What It’s Like Being Out There With a Camera at One of South Africa’s Toughest MTB Races
Some races look good on a calendar. Shooting To Hell and Back is not one of them. It’s not the kind of event you sign up for because it’s convenient or comfortable. It’s rough from the start, and everyone standing on that line knows it. There’s no loud hype or forced excitement. It’s quieter than that. More focused. Almost like the riders are already halfway into the race in their heads, thinking about what’s coming, knowing it’s going to hurt, but choosing it anyway. As someone behind the camera, you feel that immediately. You’re not there to capture a polished event. You’re there to follow people into something real.
Out on the course, the mountain takes over quickly. Whatever plan you had for shooting gets adjusted within the first hour. The light shifts, the dust hangs in the air longer than you expect, and the terrain decides where you can and cannot go. You start working around it instead of trying to control it. That’s when the story starts revealing itself. A rider grinding up a climb that just keeps going, shoulders rocking, breathing heavy, but not stopping. Another stepping off the bike for a moment, hands on knees, not defeated, just taking a second before pushing on again. Those are the moments you look for. Not because they’re dramatic, but because they’re honest.

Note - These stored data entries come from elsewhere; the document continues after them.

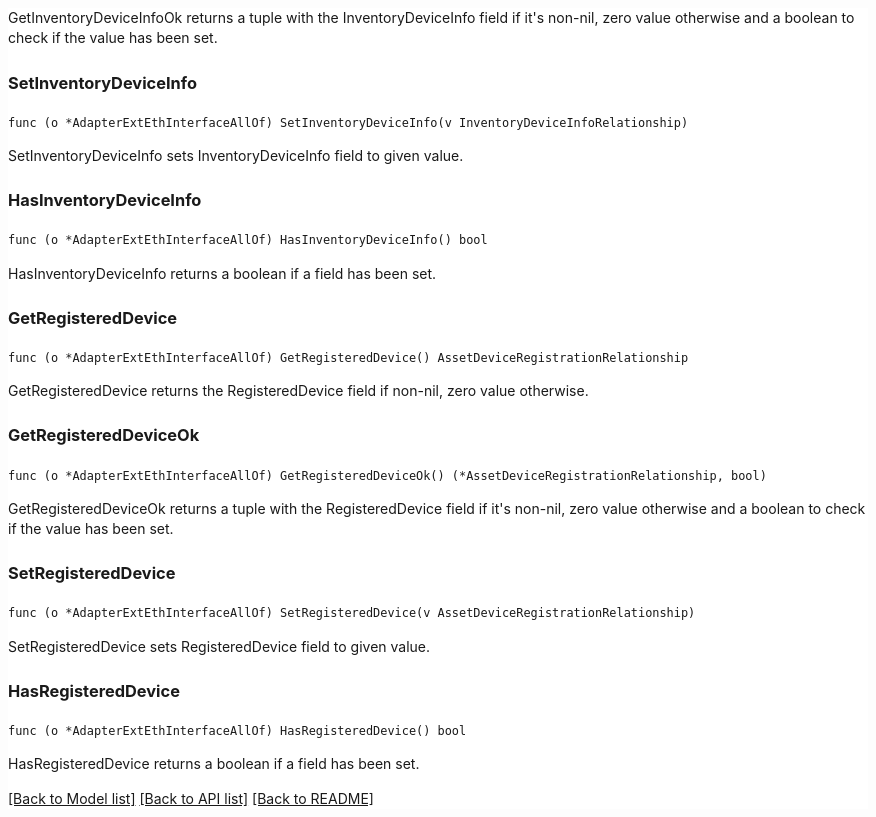 GetInventoryDeviceInfoOk returns a tuple with the InventoryDeviceInfo field if it's non-nil, zero value otherwise
and a boolean to check if the value has been set.

### SetInventoryDeviceInfo

`func (o *AdapterExtEthInterfaceAllOf) SetInventoryDeviceInfo(v InventoryDeviceInfoRelationship)`

SetInventoryDeviceInfo sets InventoryDeviceInfo field to given value.

### HasInventoryDeviceInfo

`func (o *AdapterExtEthInterfaceAllOf) HasInventoryDeviceInfo() bool`

HasInventoryDeviceInfo returns a boolean if a field has been set.

### GetRegisteredDevice

`func (o *AdapterExtEthInterfaceAllOf) GetRegisteredDevice() AssetDeviceRegistrationRelationship`

GetRegisteredDevice returns the RegisteredDevice field if non-nil, zero value otherwise.

### GetRegisteredDeviceOk

`func (o *AdapterExtEthInterfaceAllOf) GetRegisteredDeviceOk() (*AssetDeviceRegistrationRelationship, bool)`

GetRegisteredDeviceOk returns a tuple with the RegisteredDevice field if it's non-nil, zero value otherwise
and a boolean to check if the value has been set.

### SetRegisteredDevice

`func (o *AdapterExtEthInterfaceAllOf) SetRegisteredDevice(v AssetDeviceRegistrationRelationship)`

SetRegisteredDevice sets RegisteredDevice field to given value.

### HasRegisteredDevice

`func (o *AdapterExtEthInterfaceAllOf) HasRegisteredDevice() bool`

HasRegisteredDevice returns a boolean if a field has been set.


[[Back to Model list]](../README.md#documentation-for-models) [[Back to API list]](../README.md#documentation-for-api-endpoints) [[Back to README]](../README.md)


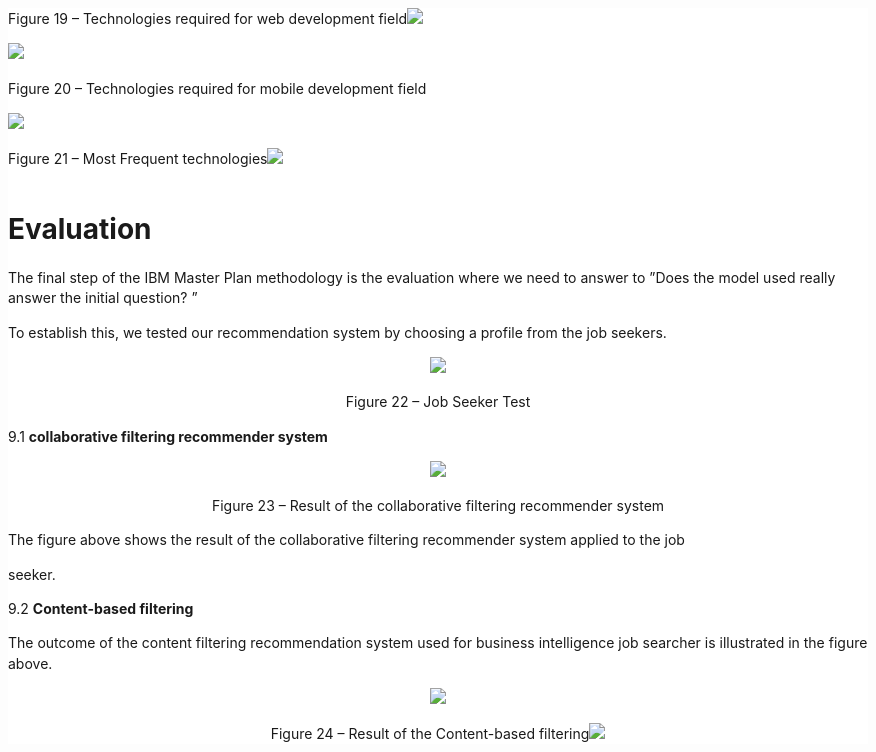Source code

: <a name="_page19_x70.87_y308.52"></a>Figure 19 – Technologies required for web development field![](images/Aspose.Words.21819dab-c951-48f9-b7bb-528a4adf4f33.007.png)

![](images/Aspose.Words.21819dab-c951-48f9-b7bb-528a4adf4f33.028.png)

<a name="_page20_x70.87_y64.89"></a>Figure 20 – Technologies required for mobile development field

![](images/Aspose.Words.21819dab-c951-48f9-b7bb-528a4adf4f33.029.png)

<a name="_page20_x70.87_y274.42"></a>Figure 21 – Most Frequent technologies![](images/Aspose.Words.21819dab-c951-48f9-b7bb-528a4adf4f33.007.png)

  </div>
  
# Evaluation

<a name="_page21_x70.87_y70.87"></a>The final step of the IBM Master Plan methodology is the evaluation where we need to answer to ”Does the model used really answer the initial question? ”

To establish this, we tested our recommendation system by choosing a profile from the job seekers.

<div align="center">

![](images/Aspose.Words.21819dab-c951-48f9-b7bb-528a4adf4f33.030.png)

<a name="_page21_x70.87_y155.91"></a>Figure 22 – Job Seeker Test
  
</div>

9.1 **collaborative<a name="_page21_x70.87_y265.86"></a> filtering recommender system**

<div align="center">

![](images/Aspose.Words.21819dab-c951-48f9-b7bb-528a4adf4f33.031.png)

<a name="_page21_x70.87_y303.53"></a>Figure 23 – Result of the collaborative filtering recommender system
</div>
  
The figure above shows the result of the collaborative filtering recommender system applied to the job

seeker.

9.2 **Content-based<a name="_page21_x70.87_y471.83"></a> filtering**

The outcome of the content filtering recommendation system used for business intelligence job searcher is illustrated in the figure above.

<div align="center">

![](images/Aspose.Words.21819dab-c951-48f9-b7bb-528a4adf4f33.032.png)

<a name="_page21_x70.87_y542.25"></a>Figure 24 – Result of the Content-based filtering![](images/Aspose.Words.21819dab-c951-48f9-b7bb-528a4adf4f33.007.png)

  
 </div>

There’s this idea that filming something like a mountain bike race is about getting the cleanest, most cinematic shots possible. The truth is, the best footage out there is rarely perfect. It’s slightly rushed, sometimes a bit shaky, often captured while you’re repositioning or reacting instead of setting up. You hear the riders before you see them, tyres on gravel, chains under tension, breathing that gets louder as they get closer. You lift the camera and trust your instinct. A glance between riders. A quiet nod. Someone digging deeper than they thought they could. Those moments don’t wait for you to be ready.
Shooting a race like this is physical in its own way. You’re moving constantly, climbing ahead of the riders, carrying gear over terrain that doesn’t make it easy, watching the time because once they pass, that moment is gone. There’s no reset, no second take. You miss it, and it lives only in that rider’s experience. So you learn to anticipate, to read the flow of the race, to trust that being present in the right places matters more than trying to force every shot.

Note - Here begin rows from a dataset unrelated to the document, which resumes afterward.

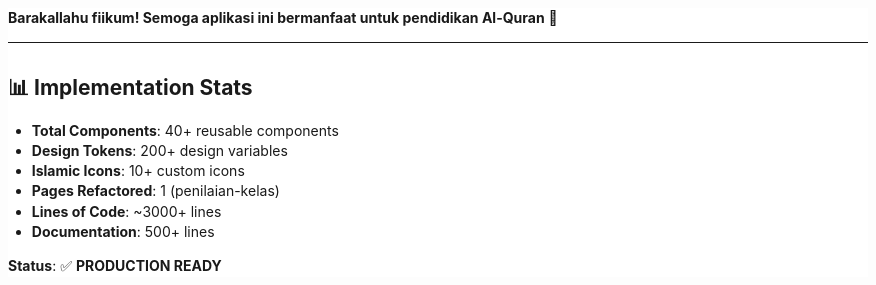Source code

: 
**Barakallahu fiikum! Semoga aplikasi ini bermanfaat untuk pendidikan Al-Quran** 🤲

---

## 📊 Implementation Stats

- **Total Components**: 40+ reusable components
- **Design Tokens**: 200+ design variables
- **Islamic Icons**: 10+ custom icons
- **Pages Refactored**: 1 (penilaian-kelas)
- **Lines of Code**: ~3000+ lines
- **Documentation**: 500+ lines

**Status**: ✅ **PRODUCTION READY**
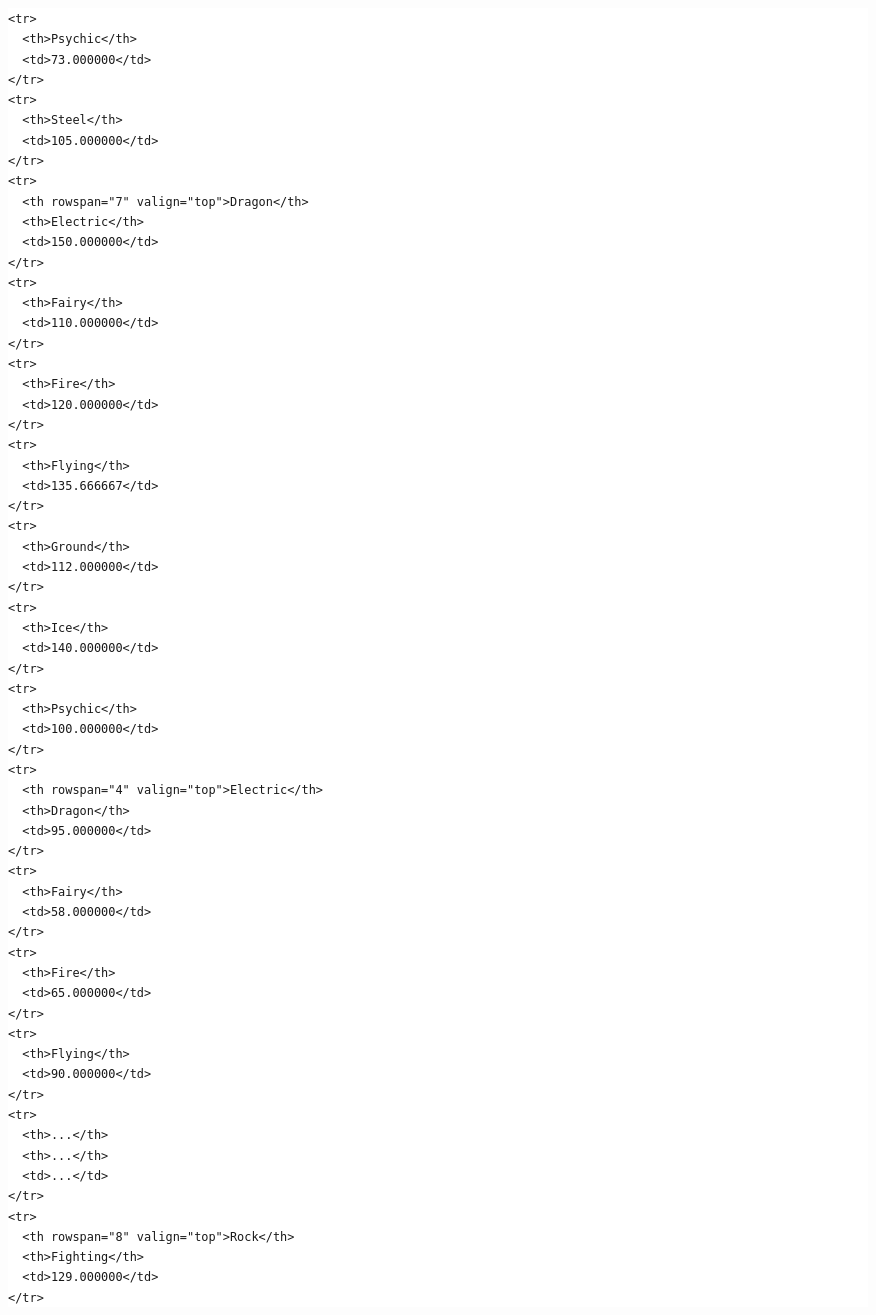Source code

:     <tr>
      <th>Psychic</th>
      <td>73.000000</td>
    </tr>
    <tr>
      <th>Steel</th>
      <td>105.000000</td>
    </tr>
    <tr>
      <th rowspan="7" valign="top">Dragon</th>
      <th>Electric</th>
      <td>150.000000</td>
    </tr>
    <tr>
      <th>Fairy</th>
      <td>110.000000</td>
    </tr>
    <tr>
      <th>Fire</th>
      <td>120.000000</td>
    </tr>
    <tr>
      <th>Flying</th>
      <td>135.666667</td>
    </tr>
    <tr>
      <th>Ground</th>
      <td>112.000000</td>
    </tr>
    <tr>
      <th>Ice</th>
      <td>140.000000</td>
    </tr>
    <tr>
      <th>Psychic</th>
      <td>100.000000</td>
    </tr>
    <tr>
      <th rowspan="4" valign="top">Electric</th>
      <th>Dragon</th>
      <td>95.000000</td>
    </tr>
    <tr>
      <th>Fairy</th>
      <td>58.000000</td>
    </tr>
    <tr>
      <th>Fire</th>
      <td>65.000000</td>
    </tr>
    <tr>
      <th>Flying</th>
      <td>90.000000</td>
    </tr>
    <tr>
      <th>...</th>
      <th>...</th>
      <td>...</td>
    </tr>
    <tr>
      <th rowspan="8" valign="top">Rock</th>
      <th>Fighting</th>
      <td>129.000000</td>
    </tr>
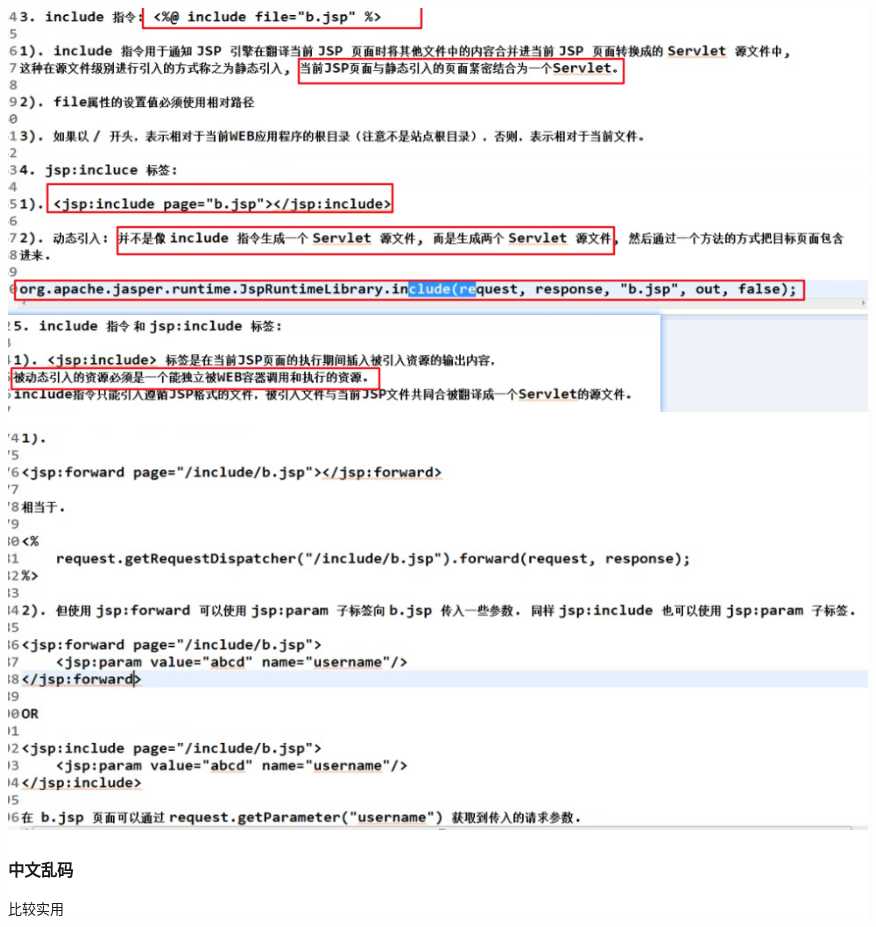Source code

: ![JAVAWEB_REVIEW41.png](https://github.com/zhaodahan/zhao_Note/blob/master/wiki_img/JAVAWEB_REVIEW41.png?raw=true)

![JAVAWEB_REVIEW42.png](https://github.com/zhaodahan/zhao_Note/blob/master/wiki_img/JAVAWEB_REVIEW42.png?raw=true)

### 中文乱码

比较实用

At its core, that’s why races like Shooting To Hell and Back matter to us at Reblex. It’s not about building a highlight reel that looks good for a few seconds. It’s about capturing something that people can feel. There’s no pretending out there. The riders are exactly who they are when things get tough, and that’s where the real story sits. It’s in the effort that doesn’t get seen by crowds, in the quiet stretches where it’s just the rider and the trail, in the decision to keep going when stopping would be easier.

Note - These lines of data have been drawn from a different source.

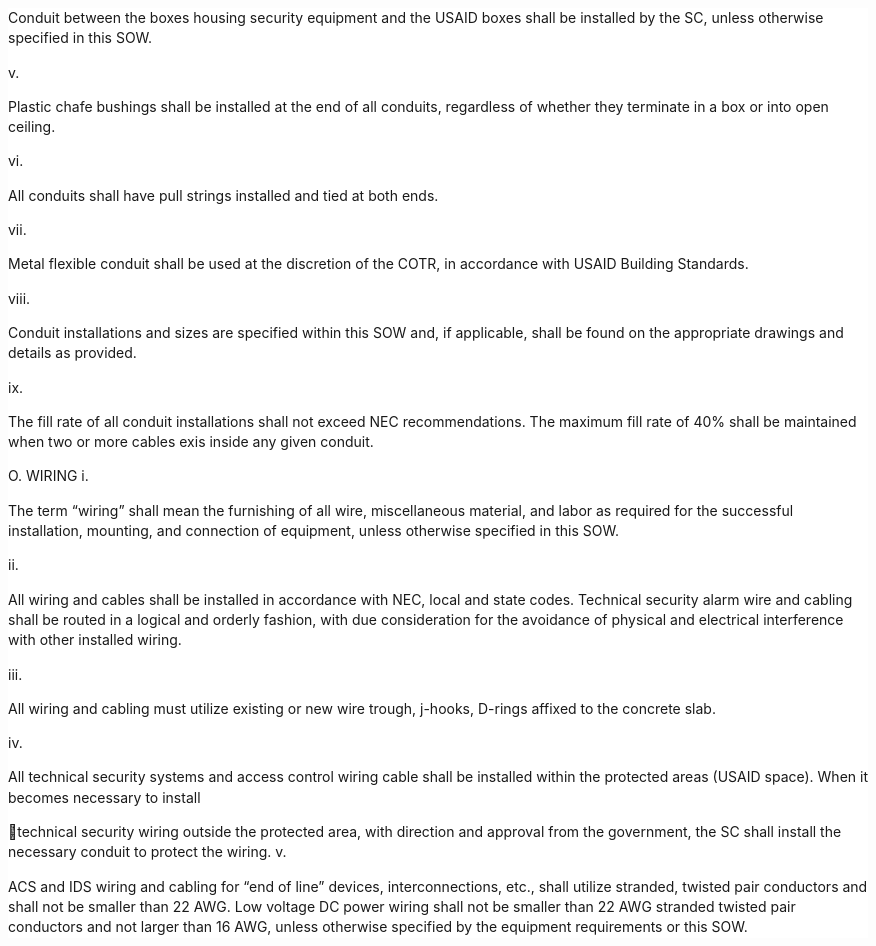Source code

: Conduit between the boxes housing security equipment and the USAID boxes
shall be installed by the SC, unless otherwise specified in this SOW.

v.

Plastic chafe bushings shall be installed at the end of all conduits, regardless of
whether they terminate in a box or into open ceiling.

vi.

All conduits shall have pull strings installed and tied at both ends.

vii.

Metal flexible conduit shall be used at the discretion of the COTR, in accordance
with USAID Building Standards.

viii.

Conduit installations and sizes are specified within this SOW and, if applicable,
shall be found on the appropriate drawings and details as provided.

ix.

The fill rate of all conduit installations shall not exceed NEC recommendations.
The maximum fill rate of 40% shall be maintained when two or more cables exis
inside any given conduit.

O. WIRING
i.

The term “wiring” shall mean the furnishing of all wire, miscellaneous material,
and labor as required for the successful installation, mounting, and connection of
equipment, unless otherwise specified in this SOW.

ii.

All wiring and cables shall be installed in accordance with NEC, local and state
codes. Technical security alarm wire and cabling shall be routed in a logical and
orderly fashion, with due consideration for the avoidance of physical and
electrical interference with other installed wiring.

iii.

All wiring and cabling must utilize existing or new wire trough, j-hooks, D-rings
affixed to the concrete slab.

iv.

All technical security systems and access control wiring cable shall be installed
within the protected areas (USAID space). When it becomes necessary to install

technical security wiring outside the protected area, with direction and approval
from the government, the SC shall install the necessary conduit to protect the
wiring.
v.

ACS and IDS wiring and cabling for “end of line” devices, interconnections, etc.,
shall utilize stranded, twisted pair conductors and shall not be smaller than 22
AWG. Low voltage DC power wiring shall not be smaller than 22 AWG
stranded twisted pair conductors and not larger than 16 AWG, unless otherwise
specified by the equipment requirements or this SOW.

What stays with you after a day like that isn’t one big moment. It’s a collection of small ones. The way the early light cuts through the dust. The silence between sections. The look on someone’s face when they realise they’re going to make it through a section they doubted. Those are the pieces that build the full picture, and those are the ones worth holding onto.
Shooting To Hell and Back lives up to its name, but not in a dramatic, over-the-top way. It’s tough in a quiet, consistent way that never lets up. And if you let it, it gives you something real in return. Not perfect shots, not staged moments, but something far better. Something honest. And in the end, that’s the kind of story worth telling.